Em alguns casos, segundo estudos sobre imigração infantil nos EUA, o tutor que recebe a criança quer que ela vá para a escola e até tem condição para sustentá-la, mas a criança, ainda assim, precisa trabalhar para enviar dinheiro à família.
“Entrevistei crianças que chegaram com idades entre 11 e 17 anos e, 10 anos depois, continuam trabalhando sem documentação. Algumas chegaram com 12, 13 anos e começaram a trabalhar lavando louças em lanchonetes ou como empregadas domésticas”, diz Stephanie Canizales, autora do livro Sin Padres, Ni Papeles (Sem pais ou documentos, em tradução livre).
VIDA DURA
Canizales faz pesquisas com crianças que entraram nos EUA entre 2012 e 2018 sem serem detectadas, ou seja, que não passaram pelo processo de detenção. Ela relatou histórias em seu livro como as de Diego, Lucinda e Glenda, três imigrantes de países como Guatemala, Honduras e El Salvador que chegaram desacompanhadas aos EUA, ainda adolescentes.
Lucinda tinha 14 anos quando fez a travessia da Guatemala para os Estados Unidos. Ela foi a terceira de sua família a migrar e acompanhou, à distância, o pai adoecer sem poder fazer nada. Diego deixou Honduras com a mesma idade, após ver os pais e avós serem executados por gangues locais. Glenda vivia sendo maltratada pelos pais em El Salvador e, também com 14 anos, conseguiu deixar o país e cruzar as fronteiras até os EUA.
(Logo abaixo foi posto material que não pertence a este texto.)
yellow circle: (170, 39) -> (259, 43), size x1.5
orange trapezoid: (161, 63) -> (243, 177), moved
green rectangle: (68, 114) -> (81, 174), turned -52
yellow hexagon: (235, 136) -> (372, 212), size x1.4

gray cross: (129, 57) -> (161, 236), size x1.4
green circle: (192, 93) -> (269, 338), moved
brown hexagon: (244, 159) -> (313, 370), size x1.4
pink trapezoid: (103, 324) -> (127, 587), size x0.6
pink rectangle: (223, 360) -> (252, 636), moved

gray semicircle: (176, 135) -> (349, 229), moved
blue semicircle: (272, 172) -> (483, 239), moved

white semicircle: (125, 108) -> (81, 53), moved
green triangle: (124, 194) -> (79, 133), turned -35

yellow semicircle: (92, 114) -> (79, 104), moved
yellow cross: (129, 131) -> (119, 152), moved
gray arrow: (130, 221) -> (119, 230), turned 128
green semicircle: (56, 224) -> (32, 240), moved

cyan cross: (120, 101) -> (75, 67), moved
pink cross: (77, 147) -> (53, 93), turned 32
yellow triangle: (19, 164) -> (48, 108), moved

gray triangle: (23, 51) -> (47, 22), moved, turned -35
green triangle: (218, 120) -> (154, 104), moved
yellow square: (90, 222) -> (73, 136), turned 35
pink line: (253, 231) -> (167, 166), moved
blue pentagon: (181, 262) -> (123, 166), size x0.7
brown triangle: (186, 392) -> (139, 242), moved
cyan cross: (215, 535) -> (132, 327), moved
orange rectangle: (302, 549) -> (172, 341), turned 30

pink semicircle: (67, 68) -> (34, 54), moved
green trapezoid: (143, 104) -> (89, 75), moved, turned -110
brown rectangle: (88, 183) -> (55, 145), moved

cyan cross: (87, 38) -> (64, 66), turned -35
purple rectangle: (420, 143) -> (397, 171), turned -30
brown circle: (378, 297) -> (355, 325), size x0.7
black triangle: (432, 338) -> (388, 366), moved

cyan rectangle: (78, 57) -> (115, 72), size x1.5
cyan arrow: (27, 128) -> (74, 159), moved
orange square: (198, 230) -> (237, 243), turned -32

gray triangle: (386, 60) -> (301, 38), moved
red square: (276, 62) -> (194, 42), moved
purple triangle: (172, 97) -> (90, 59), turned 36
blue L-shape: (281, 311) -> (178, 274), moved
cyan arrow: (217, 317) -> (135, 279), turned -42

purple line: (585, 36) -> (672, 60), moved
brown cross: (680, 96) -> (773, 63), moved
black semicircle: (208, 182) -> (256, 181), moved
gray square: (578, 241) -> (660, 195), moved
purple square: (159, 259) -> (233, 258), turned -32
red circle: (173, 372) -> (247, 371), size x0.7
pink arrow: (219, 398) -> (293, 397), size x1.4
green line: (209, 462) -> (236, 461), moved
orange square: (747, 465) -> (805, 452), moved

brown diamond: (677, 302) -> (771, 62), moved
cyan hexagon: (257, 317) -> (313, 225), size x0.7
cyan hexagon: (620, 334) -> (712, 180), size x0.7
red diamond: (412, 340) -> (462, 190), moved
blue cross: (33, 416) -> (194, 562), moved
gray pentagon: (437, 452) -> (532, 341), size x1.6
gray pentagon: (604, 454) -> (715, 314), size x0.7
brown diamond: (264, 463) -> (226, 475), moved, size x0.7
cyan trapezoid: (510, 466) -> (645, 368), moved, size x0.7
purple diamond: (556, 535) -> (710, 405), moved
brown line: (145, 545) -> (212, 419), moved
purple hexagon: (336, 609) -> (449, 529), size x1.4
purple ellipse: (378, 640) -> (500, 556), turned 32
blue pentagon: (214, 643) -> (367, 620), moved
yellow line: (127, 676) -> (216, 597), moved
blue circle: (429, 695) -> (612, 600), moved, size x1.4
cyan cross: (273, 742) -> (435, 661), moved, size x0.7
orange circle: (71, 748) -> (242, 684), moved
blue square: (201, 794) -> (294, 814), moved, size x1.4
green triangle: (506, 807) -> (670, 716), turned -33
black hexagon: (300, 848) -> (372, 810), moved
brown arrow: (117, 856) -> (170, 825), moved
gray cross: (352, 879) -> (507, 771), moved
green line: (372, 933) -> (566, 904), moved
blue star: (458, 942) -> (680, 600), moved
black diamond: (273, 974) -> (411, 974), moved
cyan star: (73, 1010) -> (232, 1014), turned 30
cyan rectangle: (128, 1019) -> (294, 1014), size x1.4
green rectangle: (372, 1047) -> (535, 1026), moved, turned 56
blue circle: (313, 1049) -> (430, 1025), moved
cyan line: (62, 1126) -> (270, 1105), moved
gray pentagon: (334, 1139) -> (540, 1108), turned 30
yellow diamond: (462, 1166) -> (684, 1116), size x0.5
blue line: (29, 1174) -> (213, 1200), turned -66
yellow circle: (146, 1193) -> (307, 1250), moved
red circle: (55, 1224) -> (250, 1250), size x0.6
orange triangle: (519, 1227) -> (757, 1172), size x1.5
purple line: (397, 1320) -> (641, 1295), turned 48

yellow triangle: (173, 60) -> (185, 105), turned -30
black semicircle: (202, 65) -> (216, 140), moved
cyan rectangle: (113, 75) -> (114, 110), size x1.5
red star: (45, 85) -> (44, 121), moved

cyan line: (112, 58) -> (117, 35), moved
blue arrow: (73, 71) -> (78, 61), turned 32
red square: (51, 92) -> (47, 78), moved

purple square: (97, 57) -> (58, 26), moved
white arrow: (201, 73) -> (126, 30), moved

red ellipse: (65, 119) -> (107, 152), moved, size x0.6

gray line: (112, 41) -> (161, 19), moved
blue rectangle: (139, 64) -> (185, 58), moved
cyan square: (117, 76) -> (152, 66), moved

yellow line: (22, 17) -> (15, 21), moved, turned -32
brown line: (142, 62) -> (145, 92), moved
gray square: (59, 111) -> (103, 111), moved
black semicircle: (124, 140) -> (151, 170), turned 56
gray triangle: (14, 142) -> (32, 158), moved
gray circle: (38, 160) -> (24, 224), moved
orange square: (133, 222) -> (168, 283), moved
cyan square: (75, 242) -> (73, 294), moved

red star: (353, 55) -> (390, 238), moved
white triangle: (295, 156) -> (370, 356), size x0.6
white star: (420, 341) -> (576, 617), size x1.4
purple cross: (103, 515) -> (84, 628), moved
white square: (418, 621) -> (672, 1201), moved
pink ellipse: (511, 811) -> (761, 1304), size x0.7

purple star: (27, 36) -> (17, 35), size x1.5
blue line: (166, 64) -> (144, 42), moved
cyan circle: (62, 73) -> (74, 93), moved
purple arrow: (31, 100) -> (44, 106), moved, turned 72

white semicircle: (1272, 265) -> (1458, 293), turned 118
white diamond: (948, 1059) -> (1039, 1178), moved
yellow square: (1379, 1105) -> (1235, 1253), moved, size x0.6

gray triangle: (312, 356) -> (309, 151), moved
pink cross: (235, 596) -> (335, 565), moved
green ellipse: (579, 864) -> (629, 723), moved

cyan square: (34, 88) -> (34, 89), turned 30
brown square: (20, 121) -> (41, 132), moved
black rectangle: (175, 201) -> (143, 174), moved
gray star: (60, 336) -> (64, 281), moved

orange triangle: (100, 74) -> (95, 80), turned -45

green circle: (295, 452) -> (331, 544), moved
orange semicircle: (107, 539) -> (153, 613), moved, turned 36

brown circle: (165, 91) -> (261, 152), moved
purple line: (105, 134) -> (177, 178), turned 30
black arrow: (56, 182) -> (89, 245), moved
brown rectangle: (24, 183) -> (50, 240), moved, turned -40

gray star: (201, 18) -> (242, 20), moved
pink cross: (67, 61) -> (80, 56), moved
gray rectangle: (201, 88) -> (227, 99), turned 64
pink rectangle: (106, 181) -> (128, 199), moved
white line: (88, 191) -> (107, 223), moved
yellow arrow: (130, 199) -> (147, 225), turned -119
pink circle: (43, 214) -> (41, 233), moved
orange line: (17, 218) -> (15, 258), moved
Diego, depois de chegar aos EUA, começou a trabalhar em uma oficina mecânica. Depois conseguiu um emprego em um armazém. Lucinda chegou aos EUA e viu sua relação familiar mudar. Os irmãos que já estavam por lá se casaram e não tinham como ajudá-la.
Glenda teve um destino diferente. “Ela chegou em Los Angeles, onde tinha um tio. Ele a aceitou, era um homem mais velho, casado com uma mulher que cuidou de Glenda. Quando conversamos, ela estava indo para o colegial e me disse: Não tive pais que me amaram, não imaginei que alguém fosse me ajudar. Pensei que cresceria desacompanhada, mas aqui estou.”
EXPLORAÇÃO
Em fevereiro, o jornal The New York Times publicou reportagem mostrando a rotina de trabalho de crianças migrantes nos EUA. Essa mão de obra vem crescendo ao longo dos últimos 10 anos e disparou justamente a partir de 2021, apesar de não haver um monitoramento estatístico oficial de imigrantes menores trabalhando em empresas americanas. O jornal relatou casos em 20 Estados, com destaque para Flórida, Tennessee, Delaware, Mississippi, Carolina do Norte e Dakota do Sul.
“Algumas empresas privadas americanas não se preocupam em realizar uma checagem e, neste momento, o mercado está aquecido por necessidade de preencher vagas de empregos por falta de mão de obra. Isso não é novo, mas deixa mais aparente a questão de as empresas aceitarem mão de obra barata. E as pessoas chegam por meio de contato, primo ou amigo que trabalha no local”, explica Gabrielle.
SAÍDAS
Especialistas que monitoram a exposição de menores migrantes que cumprem jornadas extenuantes de trabalho nos EUA defendem um esforço conjunto de atores da sociedade civil, ONGs e agências do governo para amenizar o problema.
“Não adianta apenas dizer que as crianças não podem trabalhar. Elas vão passar a morar na rua, sendo despejadas, sem espaço para viver, sem poder ir para a escola. É uma década de crescimento de crianças migrantes que trabalham nos EUA”, afirma Gabrielle.
Um ponto fundamental, segundo ela, é o governo americano não perder o rastro de onde estão essas crianças e o contato com elas após serem enviadas a tutores. “Mais de 80 mil crianças repatriadas não têm mais contato com as agências do governo e aí não são monitoradas.”
“As empresas também não checam quem são esses jovens que estão trabalhando. O governo Biden reagiu pedindo que as agências oficiais tenham mais controle e acompanhamento sobre para onde essas crianças serão levadas”, completou.
Stephanie tem a mesma impressão. “Se essas crianças precisam trabalhar, então é urgente que tenhamos leis trabalhistas melhores e um contexto mais humano” disse a autora. “Não reconhecemos o papel dos EUA no contexto que as levou a deixarem seus países de origem.”
// As informações são do jornal O Estado de S. Paulo.